Revisionist Historical Fiction

Tantz_Aerine at May 30, 2020, midnight
tags: historical fiction, history, method, research, Tantz_Aerine



So over here on Greek TV, there's this very popular drama series that happens to be set in a Greek mainland village in the 1950s, and sells itself as 'authentically representing an era'. It started off very promising, as a crime drama + family drama kind of story where three sisters that own a coveted piece of land are forced to kill the heir to the big land owner of the area. They bury him and he 'vanishes', and the drama goes on from there, with all the ramifications of all of this happening in a close, small society full of secrets and unconfessed vices. In the 50s.

So far so good.

Unfortunately, the story became so popular that the channel ordered something like 4 seasons instead of the single one that the story was designed to take (or maybe two at the most).
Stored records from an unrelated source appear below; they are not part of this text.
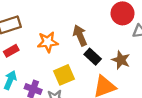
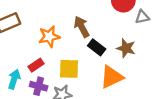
red rectangle: (11, 51) -> (36, 65), moved
yellow square: (64, 75) -> (69, 69), turned 30

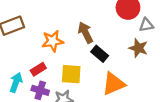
brown star: (126, 48) -> (138, 48), moved

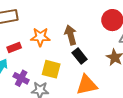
red rectangle: (38, 69) -> (14, 47), moved

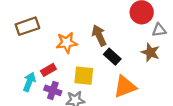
red rectangle: (14, 47) -> (48, 70), moved

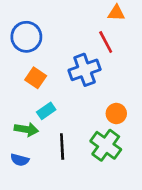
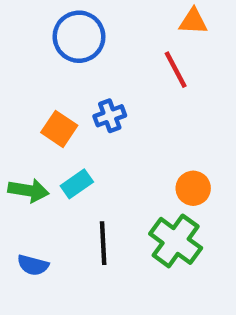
blue circle: (26, 37) -> (79, 37), moved
blue cross: (85, 70) -> (110, 116), moved, size x0.6
green arrow: (26, 129) -> (28, 190), moved

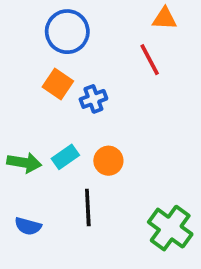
orange square: (59, 129) -> (58, 84), moved
orange circle: (193, 188) -> (108, 161), moved
green cross: (176, 241) -> (170, 228), moved

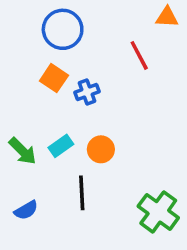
orange triangle: (165, 18) -> (167, 17), moved
green arrow: (24, 163) -> (23, 151), turned 36
blue semicircle: (28, 226) -> (26, 210), turned -45

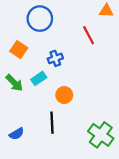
orange square: (54, 78) -> (19, 50), moved
cyan rectangle: (61, 146) -> (39, 78), moved
green arrow: (23, 151) -> (14, 83), moved

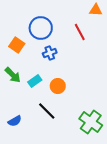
blue circle: (40, 19) -> (41, 28), moved
cyan rectangle: (39, 78) -> (35, 81), moved
black line: (52, 123) -> (47, 111), turned -42

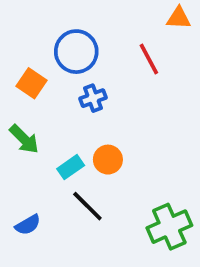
cyan rectangle: (35, 81) -> (71, 167), moved
green cross: (91, 122) -> (169, 227), turned 30

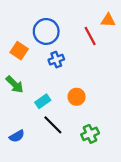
orange triangle: (179, 18) -> (108, 20), moved
orange circle: (108, 160) -> (77, 97), moved
green cross: (169, 227) -> (90, 134), moved, size x0.7

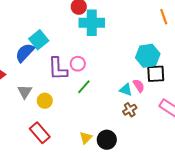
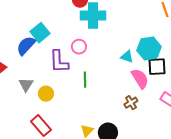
pink circle: (78, 64) -> (79, 47), moved
pink semicircle: (139, 86) -> (140, 79), size x1.5
green line: (84, 87) -> (85, 80), turned -42
cyan triangle: (126, 90) -> (127, 57), moved

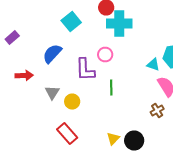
cyan square: (40, 33) -> (71, 22), moved

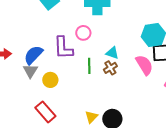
blue semicircle: (52, 54) -> (33, 55), moved
cyan triangle: (153, 64) -> (112, 53), moved
brown cross: (157, 110) -> (110, 68), moved

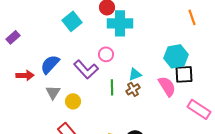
purple L-shape: (63, 48) -> (86, 69), turned -40
cyan triangle: (112, 53) -> (135, 74), turned -40
blue semicircle: (33, 55) -> (50, 64), moved

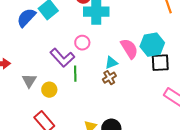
blue semicircle: (50, 64) -> (26, 18), moved
pink semicircle: (167, 86) -> (129, 49), moved
green line: (112, 87) -> (75, 74), moved

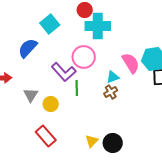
blue semicircle: (26, 18) -> (28, 48), moved
pink circle: (82, 43) -> (84, 57), size x1.5

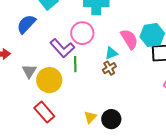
yellow circle: (51, 104) -> (49, 80), size x1.6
And as a result of that, the story devolves into a soap opera that resembles the Young and the Restless. (Yes, fine, go ahead and date me)

And while that could happen, and even be a nice illustration of how small close knit societies of the era would keep secrets and/or not act on abuses, the series unfortunately becomes …disturbingly modern: homosexual people come out and somehow everyone accepts them for it, couples get divorced and there is no social stigma over that, young ladies decide they want to have premarital affairs because 'it's their right', and so on. In sort, we get current social norms embedded in the 1950s as if they had always been there.

Just to be clear, Greek 1950s society was very puritan and things like pre-marriage or extra marital affairs ruined lives- they were not up for discussion as a right (plus they were officially illegal). Homosexual people were tolerated but not celebrated, and often, depending on the society (especially village vs city) they were marginalized as potentially contagious. Divorces took several years to happen, if they ever did, and the divorced people were treated as little better than prostitutes/loose/bad material that couldn't make a marriage work.

So what happens when a series that is packaged as historical fiction upends this reality, is a two-prong issue: one, those that know history are thrown out of the story immediately. Two, those that don't know history assume that privileges enjoyed today were always a given, and they take it for granted, thus not appreciating the progress and the people that fought for this progress to take place.

When writing historical fiction, I believe that besides telling a story, we also teach about that era in a more visceral, profound manner than a history book. This happens because if the story is good enough, the audience engages and experiences the era, and thus forms impressions and ideas and acquires knowledge on it.

If that knowledge is wrong, then we get people with a skewed knowledge of history, and that in turn brews a lot of other dangers I won't get into in this article. Especially when the historical element is revisionist (e.g. having racial or social equality in, say, the 1600s or 20th century human rights discussions in feudal times), and even worse, revisionist in key historical events, then we run the risk of undermining peoples' perception of the world- especially the younger generations.

But what happens with stories like Inglorious Basterds? Hitler is shot dead in that (spoilers?) and his entire inner circle burns in a cinema inferno. This of course never happened. However, nobody believes it happened. This is not only due to the fact that Hitler's end is so well known it is a meme, but also, more importantly, because we're all aware that Quentin Tarantino's movies take place in an alternate universe of his own alternate history.

And this is the main point I would like to make: there's historical fiction, and then there's historically inspired fiction.

The former requires faithfulness to reality and meticulous double checking as a responsibility to the audience, the latter does not. And all it takes is a disclaimer in the introduction.

Rewriting history to be more faithful to what happened in reality (where possible) is a good thing. Rewriting history to serve our current society's sensibilities is really not.